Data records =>
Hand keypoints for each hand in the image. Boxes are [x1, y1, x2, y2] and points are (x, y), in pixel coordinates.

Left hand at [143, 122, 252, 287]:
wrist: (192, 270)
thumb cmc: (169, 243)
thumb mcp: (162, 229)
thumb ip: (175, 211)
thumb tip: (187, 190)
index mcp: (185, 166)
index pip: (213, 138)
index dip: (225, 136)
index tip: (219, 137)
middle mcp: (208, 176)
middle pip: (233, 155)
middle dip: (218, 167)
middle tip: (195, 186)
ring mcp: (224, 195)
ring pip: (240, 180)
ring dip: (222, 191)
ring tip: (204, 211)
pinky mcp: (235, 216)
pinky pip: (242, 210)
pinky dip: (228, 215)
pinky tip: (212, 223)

==

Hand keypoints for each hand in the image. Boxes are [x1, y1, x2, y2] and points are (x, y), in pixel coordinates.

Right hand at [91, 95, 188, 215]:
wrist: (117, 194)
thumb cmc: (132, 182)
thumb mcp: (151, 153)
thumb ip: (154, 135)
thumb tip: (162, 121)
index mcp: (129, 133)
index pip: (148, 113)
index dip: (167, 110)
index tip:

* * *

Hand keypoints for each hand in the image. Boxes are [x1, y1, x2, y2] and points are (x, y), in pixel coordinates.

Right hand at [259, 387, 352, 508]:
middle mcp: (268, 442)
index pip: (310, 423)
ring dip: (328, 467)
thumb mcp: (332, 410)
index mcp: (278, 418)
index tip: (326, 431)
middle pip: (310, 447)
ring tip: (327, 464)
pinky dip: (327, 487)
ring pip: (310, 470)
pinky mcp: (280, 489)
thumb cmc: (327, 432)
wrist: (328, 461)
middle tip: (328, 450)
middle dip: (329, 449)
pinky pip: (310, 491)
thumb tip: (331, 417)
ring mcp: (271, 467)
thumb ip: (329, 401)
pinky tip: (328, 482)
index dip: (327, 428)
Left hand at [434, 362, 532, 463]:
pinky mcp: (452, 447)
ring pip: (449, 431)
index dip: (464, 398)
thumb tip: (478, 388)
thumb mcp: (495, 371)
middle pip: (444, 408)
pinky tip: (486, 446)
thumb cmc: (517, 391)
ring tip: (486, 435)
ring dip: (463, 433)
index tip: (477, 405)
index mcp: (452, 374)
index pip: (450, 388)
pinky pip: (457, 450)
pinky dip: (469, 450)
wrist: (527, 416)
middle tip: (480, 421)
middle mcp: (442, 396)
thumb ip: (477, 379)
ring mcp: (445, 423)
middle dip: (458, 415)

What the task asks => Working from the records above, write out verbatim only the lines from the line containing "pinky pip: (457, 450)" through the line containing "middle dip: (458, 415)".

Result below =>
pinky pip: (457, 450)
pinky dip: (469, 450)
wrist: (527, 416)
middle tip: (480, 421)
middle mcp: (442, 396)
thumb ip: (477, 379)
ring mcp: (445, 423)
middle dip: (458, 415)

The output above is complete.